*** SUPPLIED INFORMATION Section Begins ***

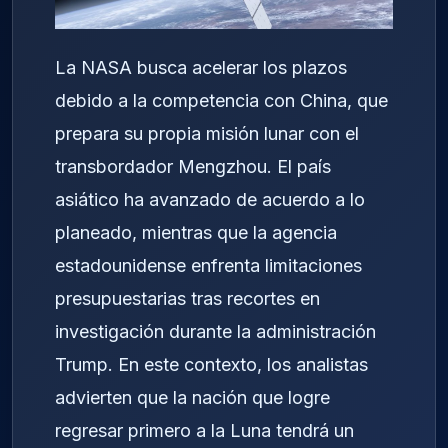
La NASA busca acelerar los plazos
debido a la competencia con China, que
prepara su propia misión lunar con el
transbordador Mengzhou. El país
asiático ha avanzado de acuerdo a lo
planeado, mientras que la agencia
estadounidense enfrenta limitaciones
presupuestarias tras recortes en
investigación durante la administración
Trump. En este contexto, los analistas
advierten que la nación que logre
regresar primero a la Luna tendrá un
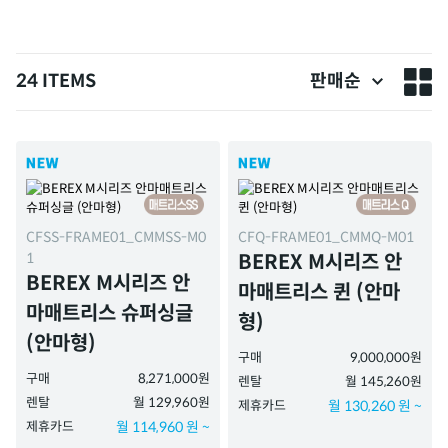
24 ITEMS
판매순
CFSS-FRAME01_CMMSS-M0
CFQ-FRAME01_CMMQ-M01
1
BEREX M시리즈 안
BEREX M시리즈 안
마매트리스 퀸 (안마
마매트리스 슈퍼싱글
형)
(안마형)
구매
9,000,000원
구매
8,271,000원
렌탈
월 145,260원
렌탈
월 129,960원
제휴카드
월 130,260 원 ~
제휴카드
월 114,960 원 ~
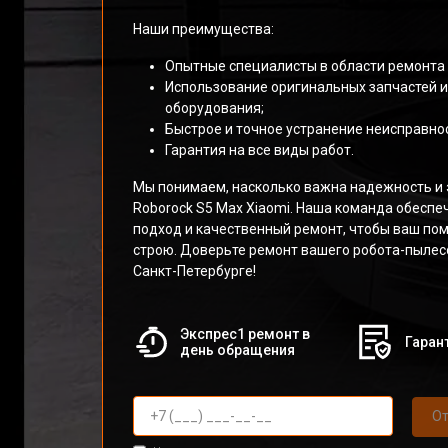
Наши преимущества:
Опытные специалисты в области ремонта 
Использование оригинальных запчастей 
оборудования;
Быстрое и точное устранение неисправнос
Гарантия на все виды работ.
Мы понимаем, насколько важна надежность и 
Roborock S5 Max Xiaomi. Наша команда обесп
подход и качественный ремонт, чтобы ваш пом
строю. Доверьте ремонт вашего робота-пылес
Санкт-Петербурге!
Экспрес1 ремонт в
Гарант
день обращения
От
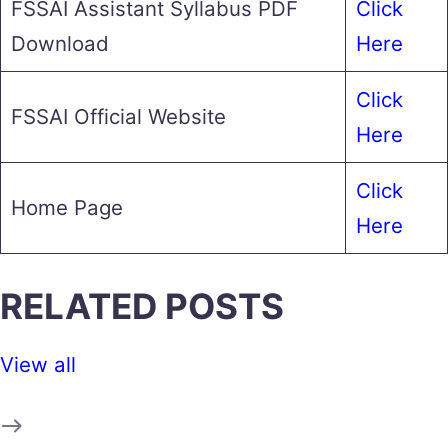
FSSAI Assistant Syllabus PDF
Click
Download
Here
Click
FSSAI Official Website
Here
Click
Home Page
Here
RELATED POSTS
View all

*** SUPPLIED INFORMATION Section Ends ***
*** SUPPLIED INFORMATION Section Begins ***

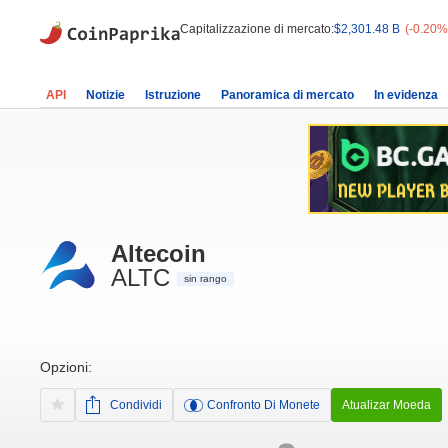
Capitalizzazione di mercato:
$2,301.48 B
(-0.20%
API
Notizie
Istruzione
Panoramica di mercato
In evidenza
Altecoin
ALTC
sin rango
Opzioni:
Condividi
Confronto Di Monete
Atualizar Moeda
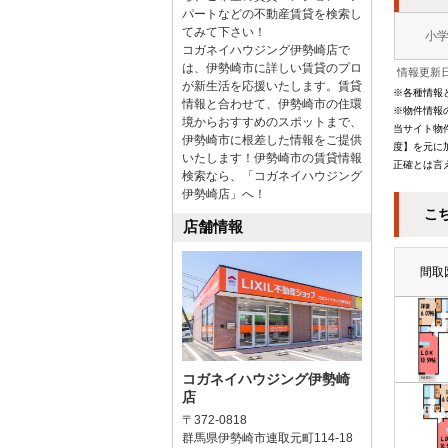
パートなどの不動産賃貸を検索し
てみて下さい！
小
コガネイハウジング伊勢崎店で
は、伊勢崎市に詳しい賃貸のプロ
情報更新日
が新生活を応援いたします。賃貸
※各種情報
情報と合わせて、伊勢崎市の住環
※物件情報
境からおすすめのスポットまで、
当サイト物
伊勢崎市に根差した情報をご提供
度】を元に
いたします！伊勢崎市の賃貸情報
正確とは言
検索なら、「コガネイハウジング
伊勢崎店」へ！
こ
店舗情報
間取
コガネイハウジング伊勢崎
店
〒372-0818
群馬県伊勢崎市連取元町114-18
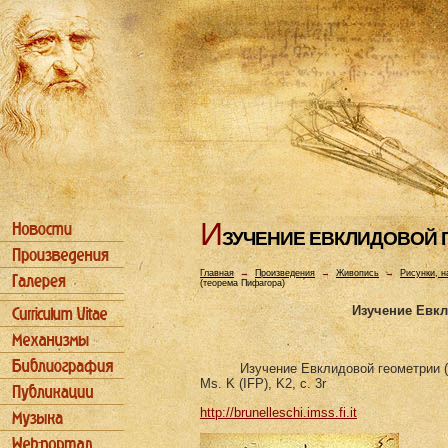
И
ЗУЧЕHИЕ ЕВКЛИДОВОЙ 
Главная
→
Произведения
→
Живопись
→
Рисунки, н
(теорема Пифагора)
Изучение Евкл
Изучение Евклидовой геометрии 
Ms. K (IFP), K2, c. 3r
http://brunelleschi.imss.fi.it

*** SUPPLIED INFORMATION Section Ends ***
*** SUPPLIED INFORMATION Section Begins ***

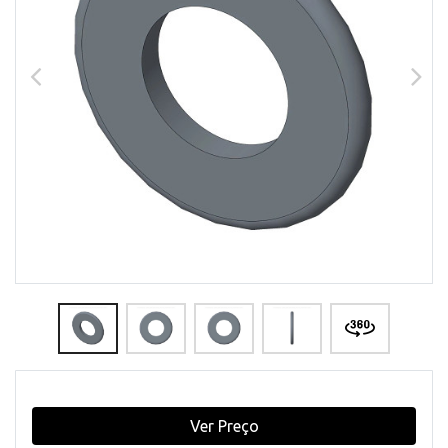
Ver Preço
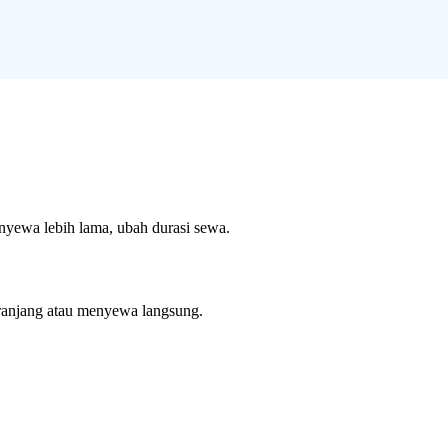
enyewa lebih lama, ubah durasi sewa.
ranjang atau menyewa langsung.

*** SUPPLIED INFORMATION Section Ends ***

** EXERCISE GOAL **
Copy out each line of the listing that holds the string "mercato".

** THE COMPLETED TASK **
Capitalizzazione di mercato:
Panoramica di mercato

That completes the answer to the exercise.